OKİÇ İLE İLGİLİ BİR RİCAM (1)
Pazartesi, 14 Eylül 2015 00:00

OKİÇ İLE İLGİLİ BİR RİCAM (1)

Es-selamu aleykum Süleyman Bey, öncelikle sıhhat ve afiyette olmanızı diliyorum.

Ben..., Karadağ'danım (Eski Yugoslavya). Merhum Tayyib Okiç ile ilgili ... Doktora tezi yapıyorum.

Merhum Okiç'in öğrencisi/asistanı olduğunuzu öğrendim. Bundan dolayı izin verirseniz sizinle merhum Okiç hocamız hakkında, tezimde yer vereceğim bir reportaj yapmak istiyorum.

Merhum hocamızın nerede vefat ettiği, cenaze namazını nerede ve kimin kıldırdığı, Saraybos­na'ya kimin götürdüğü, Türkiye'yi temsilen Saraybosna'ya kimlerin gittiği konusunda ve Tayyib hocamızın ilmî ve insânî boyutu ile ilgili fikrinizi almak istiyorum.

Değerli hocam söz konusu röportajı kabul buyurursanız merhum hocamızı doğrudan kendi öğrencisinden öğrenme imkaânına kavuşmuş olacağımı ve bununla hem merhum Okiç'in unutulmaması sağlanmış hem de tezin büyük bir eksikliğinin bertaraf edilmiş olacağını düşünüyorum.

Selam ve Muhabbetlerimle.....

......

Cevap:

Hocam Tayyib Bey'in vefatı üzerine o zaman başyazısını yazdığım Diyanet Gazetesinde aşağıdaki makaleyi yayınlamıştım

 

HOCAM TAYYİP BEY

 

9/10 Mart 1977 gecesi muhterem hocamız Prof. M. Tayyib Okiç Bey'i kaybettik. Bosna Hersek Reîsu'l-ulema (Şeyhülislâm) yardımcısı Muhammed Tevfik Efendi'nin oğlu olan Tayyib Bey, 1902 tarihinde Saraybosna'nın Tuzla sancağına bağlı Graçanitsa kasabasında doğdu. Babasının Şeyhülislâm yardımcılığına seçilmesiyle Saraybosna'ya geldi. Burada ilkokulu, Rüştiyeyi, ve modern İlâhiyat koleji olan Okruzna Medresa'yı bitirdi. Daha sonra İslâm Hukuku ve İlâhiyat okulundan mezun oldu, Zagreb Üniversitesi Edebiyat Fakültesinde, Latin Dili ve Edebiyatı kursundan diploma aldı. Paris'e gitti. Sorbon Edebiyat Fakültesinden lisans diploması aldıktan sonra Tunus'ta ez-Zeytûne Üniversitesi'nde Arap Dili ve Edebiyatı üzerinde ihtisas yaptı.

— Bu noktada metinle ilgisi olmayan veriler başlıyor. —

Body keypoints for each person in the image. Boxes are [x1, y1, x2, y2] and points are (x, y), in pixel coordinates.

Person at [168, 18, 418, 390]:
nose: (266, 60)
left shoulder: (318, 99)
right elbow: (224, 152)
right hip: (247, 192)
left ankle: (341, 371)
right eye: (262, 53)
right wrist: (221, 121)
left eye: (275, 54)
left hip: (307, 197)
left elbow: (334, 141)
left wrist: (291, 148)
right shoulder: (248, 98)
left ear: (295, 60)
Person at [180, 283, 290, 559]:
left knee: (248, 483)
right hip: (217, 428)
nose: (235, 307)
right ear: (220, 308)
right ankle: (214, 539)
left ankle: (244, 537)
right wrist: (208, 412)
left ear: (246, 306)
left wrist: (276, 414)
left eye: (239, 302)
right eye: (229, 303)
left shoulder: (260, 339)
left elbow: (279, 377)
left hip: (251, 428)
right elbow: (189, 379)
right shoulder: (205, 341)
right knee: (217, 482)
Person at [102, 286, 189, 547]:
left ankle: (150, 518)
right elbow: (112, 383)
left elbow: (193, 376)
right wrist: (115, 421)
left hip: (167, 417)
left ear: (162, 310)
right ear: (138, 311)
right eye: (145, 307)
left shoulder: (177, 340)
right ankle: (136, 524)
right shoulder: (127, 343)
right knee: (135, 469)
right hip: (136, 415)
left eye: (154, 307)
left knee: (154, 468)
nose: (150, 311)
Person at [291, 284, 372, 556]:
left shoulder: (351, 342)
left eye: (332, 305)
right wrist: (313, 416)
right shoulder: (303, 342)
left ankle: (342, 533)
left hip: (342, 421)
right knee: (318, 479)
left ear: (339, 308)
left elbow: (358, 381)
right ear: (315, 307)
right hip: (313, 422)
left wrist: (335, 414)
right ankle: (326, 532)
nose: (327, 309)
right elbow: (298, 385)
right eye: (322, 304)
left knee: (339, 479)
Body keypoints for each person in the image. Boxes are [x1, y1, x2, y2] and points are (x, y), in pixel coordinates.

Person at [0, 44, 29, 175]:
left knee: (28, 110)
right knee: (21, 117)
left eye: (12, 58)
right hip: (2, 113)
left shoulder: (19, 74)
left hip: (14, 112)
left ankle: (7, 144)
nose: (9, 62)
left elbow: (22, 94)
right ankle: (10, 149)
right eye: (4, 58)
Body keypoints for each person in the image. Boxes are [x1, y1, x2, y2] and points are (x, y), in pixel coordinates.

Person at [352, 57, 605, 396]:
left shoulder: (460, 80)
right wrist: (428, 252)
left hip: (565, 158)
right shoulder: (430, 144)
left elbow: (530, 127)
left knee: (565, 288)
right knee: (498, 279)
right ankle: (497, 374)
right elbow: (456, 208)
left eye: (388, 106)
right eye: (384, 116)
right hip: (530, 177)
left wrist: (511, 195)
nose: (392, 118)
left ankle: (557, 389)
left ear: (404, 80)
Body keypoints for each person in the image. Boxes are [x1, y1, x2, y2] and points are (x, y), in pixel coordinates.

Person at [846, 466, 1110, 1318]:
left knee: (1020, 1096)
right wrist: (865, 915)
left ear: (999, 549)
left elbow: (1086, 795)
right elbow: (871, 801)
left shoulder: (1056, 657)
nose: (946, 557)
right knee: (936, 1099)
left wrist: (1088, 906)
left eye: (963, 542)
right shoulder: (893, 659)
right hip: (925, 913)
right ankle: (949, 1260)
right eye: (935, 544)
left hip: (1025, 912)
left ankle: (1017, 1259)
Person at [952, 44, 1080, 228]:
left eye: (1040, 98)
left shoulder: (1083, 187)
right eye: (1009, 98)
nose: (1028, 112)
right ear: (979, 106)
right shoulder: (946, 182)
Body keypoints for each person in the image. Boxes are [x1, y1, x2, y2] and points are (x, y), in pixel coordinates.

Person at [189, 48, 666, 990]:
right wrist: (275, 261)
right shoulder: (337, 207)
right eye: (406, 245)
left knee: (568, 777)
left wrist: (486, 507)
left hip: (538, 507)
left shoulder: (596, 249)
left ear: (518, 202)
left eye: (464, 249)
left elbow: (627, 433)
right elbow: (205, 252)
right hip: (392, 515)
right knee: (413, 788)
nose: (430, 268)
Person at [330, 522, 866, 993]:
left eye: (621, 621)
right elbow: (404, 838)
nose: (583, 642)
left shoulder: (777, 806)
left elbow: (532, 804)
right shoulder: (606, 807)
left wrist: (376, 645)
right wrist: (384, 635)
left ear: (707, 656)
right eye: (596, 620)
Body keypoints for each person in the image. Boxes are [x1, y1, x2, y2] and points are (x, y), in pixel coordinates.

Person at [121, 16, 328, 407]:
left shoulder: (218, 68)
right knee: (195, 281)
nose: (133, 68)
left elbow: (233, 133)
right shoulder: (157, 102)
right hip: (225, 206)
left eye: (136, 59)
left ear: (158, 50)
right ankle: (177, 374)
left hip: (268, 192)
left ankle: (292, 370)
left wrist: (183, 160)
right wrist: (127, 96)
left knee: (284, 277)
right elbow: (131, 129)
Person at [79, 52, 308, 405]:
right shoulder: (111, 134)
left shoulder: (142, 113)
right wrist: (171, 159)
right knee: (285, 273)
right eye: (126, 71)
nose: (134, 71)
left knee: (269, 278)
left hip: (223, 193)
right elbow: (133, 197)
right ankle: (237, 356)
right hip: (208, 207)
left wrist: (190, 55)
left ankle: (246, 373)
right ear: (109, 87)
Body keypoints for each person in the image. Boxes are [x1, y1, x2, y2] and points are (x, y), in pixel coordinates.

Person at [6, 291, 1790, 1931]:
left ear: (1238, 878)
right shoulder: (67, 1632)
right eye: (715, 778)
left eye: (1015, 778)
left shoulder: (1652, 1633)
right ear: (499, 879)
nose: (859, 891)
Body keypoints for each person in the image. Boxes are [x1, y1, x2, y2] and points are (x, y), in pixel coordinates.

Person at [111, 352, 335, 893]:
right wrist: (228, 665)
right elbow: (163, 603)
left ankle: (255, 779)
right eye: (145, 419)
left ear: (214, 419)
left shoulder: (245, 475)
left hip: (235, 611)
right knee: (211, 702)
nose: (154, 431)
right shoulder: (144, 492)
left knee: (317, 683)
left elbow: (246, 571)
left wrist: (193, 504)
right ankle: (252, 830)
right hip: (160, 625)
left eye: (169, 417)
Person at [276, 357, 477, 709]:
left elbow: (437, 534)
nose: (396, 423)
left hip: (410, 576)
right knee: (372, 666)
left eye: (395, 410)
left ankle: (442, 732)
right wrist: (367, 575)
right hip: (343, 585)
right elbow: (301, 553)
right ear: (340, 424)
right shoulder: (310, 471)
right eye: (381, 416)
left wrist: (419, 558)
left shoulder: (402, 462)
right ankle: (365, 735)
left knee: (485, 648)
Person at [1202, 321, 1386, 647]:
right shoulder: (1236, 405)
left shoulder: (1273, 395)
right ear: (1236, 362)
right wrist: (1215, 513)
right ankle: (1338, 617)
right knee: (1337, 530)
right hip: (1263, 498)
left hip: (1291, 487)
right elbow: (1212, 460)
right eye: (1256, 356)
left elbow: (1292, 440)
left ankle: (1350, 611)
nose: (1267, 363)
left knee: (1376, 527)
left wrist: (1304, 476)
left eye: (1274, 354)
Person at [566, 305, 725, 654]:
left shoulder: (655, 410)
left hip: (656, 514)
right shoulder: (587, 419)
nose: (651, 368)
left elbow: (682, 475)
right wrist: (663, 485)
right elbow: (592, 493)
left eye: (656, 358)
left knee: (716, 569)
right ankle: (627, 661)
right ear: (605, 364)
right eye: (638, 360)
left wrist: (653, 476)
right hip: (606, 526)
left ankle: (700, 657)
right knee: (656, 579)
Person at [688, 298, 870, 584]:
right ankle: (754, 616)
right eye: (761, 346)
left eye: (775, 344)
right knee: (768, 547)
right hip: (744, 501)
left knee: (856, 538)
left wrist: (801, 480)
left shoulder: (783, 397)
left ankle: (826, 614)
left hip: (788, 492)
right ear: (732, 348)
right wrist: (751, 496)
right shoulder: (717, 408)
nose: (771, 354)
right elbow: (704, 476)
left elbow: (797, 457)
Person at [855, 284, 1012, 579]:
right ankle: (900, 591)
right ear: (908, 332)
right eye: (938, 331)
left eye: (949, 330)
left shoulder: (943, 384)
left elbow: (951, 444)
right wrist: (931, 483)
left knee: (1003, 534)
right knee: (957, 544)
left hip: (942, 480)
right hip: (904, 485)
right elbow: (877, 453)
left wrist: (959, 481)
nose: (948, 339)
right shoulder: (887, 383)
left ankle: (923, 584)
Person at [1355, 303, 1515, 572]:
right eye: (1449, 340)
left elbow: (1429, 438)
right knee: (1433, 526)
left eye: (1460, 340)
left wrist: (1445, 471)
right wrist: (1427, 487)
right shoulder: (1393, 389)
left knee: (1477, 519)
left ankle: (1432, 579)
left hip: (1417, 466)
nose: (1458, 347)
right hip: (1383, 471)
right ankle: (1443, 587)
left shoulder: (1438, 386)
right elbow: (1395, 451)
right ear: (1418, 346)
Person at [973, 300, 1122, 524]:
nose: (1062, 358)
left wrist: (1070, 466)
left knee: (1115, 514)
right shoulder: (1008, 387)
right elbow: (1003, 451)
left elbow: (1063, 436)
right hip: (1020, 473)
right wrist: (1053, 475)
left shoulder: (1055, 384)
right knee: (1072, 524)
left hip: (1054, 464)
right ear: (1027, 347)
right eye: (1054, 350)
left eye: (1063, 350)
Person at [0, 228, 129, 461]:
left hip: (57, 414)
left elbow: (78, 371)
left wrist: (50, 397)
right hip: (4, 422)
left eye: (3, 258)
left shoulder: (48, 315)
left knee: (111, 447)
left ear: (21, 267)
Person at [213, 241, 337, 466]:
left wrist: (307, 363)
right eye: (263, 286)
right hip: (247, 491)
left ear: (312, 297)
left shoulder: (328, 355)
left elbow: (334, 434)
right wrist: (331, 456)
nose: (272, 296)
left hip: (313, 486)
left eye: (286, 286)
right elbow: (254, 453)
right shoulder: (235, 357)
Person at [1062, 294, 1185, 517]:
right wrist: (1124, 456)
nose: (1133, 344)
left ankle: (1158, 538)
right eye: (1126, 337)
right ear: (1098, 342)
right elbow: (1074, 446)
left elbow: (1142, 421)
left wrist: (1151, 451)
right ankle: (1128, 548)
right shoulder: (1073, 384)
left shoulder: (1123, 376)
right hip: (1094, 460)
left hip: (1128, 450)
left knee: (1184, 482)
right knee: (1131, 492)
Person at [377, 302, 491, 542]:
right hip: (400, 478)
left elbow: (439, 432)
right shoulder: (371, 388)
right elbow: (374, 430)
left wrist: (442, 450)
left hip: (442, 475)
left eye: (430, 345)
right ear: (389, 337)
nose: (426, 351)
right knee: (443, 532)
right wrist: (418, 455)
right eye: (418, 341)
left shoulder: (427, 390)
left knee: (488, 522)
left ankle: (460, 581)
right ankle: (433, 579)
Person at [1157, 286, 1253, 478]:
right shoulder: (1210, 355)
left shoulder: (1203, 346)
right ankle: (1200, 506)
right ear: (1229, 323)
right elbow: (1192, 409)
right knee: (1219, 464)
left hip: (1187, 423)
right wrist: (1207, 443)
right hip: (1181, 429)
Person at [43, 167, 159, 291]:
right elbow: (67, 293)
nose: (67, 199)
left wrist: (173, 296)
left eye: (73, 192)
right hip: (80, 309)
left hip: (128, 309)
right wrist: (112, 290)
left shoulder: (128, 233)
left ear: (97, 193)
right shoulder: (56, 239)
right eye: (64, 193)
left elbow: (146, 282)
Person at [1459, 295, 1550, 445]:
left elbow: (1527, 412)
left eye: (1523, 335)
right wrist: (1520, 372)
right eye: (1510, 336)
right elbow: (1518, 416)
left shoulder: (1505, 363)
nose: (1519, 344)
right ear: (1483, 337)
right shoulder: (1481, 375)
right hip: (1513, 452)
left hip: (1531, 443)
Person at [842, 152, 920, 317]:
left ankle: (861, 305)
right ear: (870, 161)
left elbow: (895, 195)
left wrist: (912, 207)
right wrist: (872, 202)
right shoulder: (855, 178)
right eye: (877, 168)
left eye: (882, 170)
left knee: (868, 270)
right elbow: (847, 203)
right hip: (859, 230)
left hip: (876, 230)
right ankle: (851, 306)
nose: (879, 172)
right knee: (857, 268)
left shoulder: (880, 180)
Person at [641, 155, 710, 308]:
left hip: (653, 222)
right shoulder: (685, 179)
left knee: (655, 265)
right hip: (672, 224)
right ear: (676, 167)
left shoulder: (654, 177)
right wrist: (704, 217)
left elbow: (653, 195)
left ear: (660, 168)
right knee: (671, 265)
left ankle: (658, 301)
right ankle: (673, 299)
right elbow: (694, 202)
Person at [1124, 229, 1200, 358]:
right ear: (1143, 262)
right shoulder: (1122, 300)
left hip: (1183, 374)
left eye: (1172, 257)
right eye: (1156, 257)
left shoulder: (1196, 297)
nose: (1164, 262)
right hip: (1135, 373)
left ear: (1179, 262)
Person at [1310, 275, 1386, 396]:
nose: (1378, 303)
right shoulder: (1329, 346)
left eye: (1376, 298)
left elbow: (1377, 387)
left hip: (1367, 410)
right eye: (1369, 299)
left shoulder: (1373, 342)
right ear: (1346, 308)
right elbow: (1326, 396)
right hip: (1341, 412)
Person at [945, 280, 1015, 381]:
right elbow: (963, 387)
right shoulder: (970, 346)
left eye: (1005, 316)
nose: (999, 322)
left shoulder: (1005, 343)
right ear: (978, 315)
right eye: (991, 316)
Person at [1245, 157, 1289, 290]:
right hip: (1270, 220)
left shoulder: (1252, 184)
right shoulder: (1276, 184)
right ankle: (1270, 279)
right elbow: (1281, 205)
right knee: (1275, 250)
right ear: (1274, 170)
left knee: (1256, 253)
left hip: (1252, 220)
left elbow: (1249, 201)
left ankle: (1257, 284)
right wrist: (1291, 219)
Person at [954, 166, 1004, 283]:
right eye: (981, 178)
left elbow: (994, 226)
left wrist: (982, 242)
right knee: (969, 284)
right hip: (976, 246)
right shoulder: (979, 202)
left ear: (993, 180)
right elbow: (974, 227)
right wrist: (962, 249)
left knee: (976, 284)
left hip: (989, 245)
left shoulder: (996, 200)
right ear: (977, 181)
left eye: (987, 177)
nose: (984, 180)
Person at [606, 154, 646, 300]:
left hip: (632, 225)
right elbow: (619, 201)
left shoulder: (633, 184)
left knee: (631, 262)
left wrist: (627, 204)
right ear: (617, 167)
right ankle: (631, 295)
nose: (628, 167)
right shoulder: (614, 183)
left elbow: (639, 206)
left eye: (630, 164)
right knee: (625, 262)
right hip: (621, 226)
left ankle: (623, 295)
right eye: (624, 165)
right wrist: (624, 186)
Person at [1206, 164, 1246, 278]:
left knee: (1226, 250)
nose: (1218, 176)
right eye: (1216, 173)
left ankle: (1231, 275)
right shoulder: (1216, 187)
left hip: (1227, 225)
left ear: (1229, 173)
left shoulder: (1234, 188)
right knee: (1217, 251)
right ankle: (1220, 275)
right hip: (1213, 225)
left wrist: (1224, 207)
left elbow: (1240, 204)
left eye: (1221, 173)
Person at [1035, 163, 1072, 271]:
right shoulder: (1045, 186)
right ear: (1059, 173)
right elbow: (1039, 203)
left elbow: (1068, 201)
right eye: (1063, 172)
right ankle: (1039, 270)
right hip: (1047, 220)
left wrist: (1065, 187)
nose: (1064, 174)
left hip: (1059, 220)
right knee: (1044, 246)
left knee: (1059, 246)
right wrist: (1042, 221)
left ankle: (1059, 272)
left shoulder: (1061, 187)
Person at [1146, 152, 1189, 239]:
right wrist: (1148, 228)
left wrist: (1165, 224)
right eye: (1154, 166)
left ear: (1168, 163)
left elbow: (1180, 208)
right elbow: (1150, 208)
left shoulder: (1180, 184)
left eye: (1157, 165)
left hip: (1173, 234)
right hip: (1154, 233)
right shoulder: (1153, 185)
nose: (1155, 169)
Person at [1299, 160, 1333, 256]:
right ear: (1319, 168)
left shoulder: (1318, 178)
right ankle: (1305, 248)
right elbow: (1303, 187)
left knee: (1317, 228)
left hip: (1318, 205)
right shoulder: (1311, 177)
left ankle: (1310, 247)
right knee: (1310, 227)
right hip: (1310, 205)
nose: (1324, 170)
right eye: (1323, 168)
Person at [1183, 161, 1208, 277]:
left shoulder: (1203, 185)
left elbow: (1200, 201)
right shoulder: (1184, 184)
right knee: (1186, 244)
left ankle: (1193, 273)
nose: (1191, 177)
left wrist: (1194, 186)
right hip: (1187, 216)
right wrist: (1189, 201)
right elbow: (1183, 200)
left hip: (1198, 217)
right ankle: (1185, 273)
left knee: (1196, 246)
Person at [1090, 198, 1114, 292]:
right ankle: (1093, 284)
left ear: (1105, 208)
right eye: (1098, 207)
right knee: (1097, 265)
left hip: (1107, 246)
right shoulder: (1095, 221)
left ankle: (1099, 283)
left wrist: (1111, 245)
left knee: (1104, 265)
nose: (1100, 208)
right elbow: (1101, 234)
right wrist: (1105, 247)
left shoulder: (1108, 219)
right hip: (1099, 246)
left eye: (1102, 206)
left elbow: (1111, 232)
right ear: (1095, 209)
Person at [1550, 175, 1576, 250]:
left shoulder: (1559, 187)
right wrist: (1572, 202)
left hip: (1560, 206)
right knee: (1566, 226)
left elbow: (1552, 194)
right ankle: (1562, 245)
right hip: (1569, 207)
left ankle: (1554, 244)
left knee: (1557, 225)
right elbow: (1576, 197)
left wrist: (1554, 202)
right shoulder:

1934-1941 yılları arasında Saraybosna'da öğretmenlik yaptı. Bir süre Türkiye'nin Belgrat Büyükelçiliğinde çalıştı. İkinci Dünya Savaşı patlak verince Almanlar onu göz atltına aldılar. Sekiz ay göz altında kaldıktan sonra 1945'te Türkiye'ye geldi. Beş yıl İstanbul'da Başbakanlık Arşivinde araştırmalar yaptı. 1949 yılının sonlarına doğru Ankara'da İlâhiyat Fakültesi kurulunca bu Fakülteye öğretim üyesi olarak davet edilip Hadis profesörlüğüne atandı. Ertesi yıl Hadis'e ilaveten Tefsîr dersini de üstlendi.

1950'den 1969 yılına kadar tam yirmi yıl Fakültede Hadis ve Tefsir dersleri okuttuğu gibi, 1964'ten, 1971 yılına kadar da Konya Yüksek İslâm Enstitüsü Tefsir derslerini okuttu.

İlâhiyat Fakültesinin gelişmesinde büyük emeği geçen Prof. Tayyib Okiç, Türk vatandaşı olmadığı için sözleşmeli olarak çalışıyordu. 1969 yılında sözleşmesi yenilenmediğinden İlâhiyat Fakültesinden ayrıldı, sadece Yüksek İslâm Enstitüsündeki derslerine devam etti. Fakat iki yıl sonra orayla da sözleşmesi yenilenmedi ve bu yüzden Hoca birkaç yıl açıkta kaldı.Türkiye'yi ve Türkleri çok sevdiği için buradan ayrılmak istemiyordu. Bundan dolayı gerek Avrupa'dan, gerek Arap ülkeleri üniversitelerinden kendisine gelen teklifleri kabul etmedi. Sıkıntı içinde yaşamak pahasına da olsa bu memlekette kalmayı, hattâ bu topraklar içinde ölmeyi tercih ediyordu.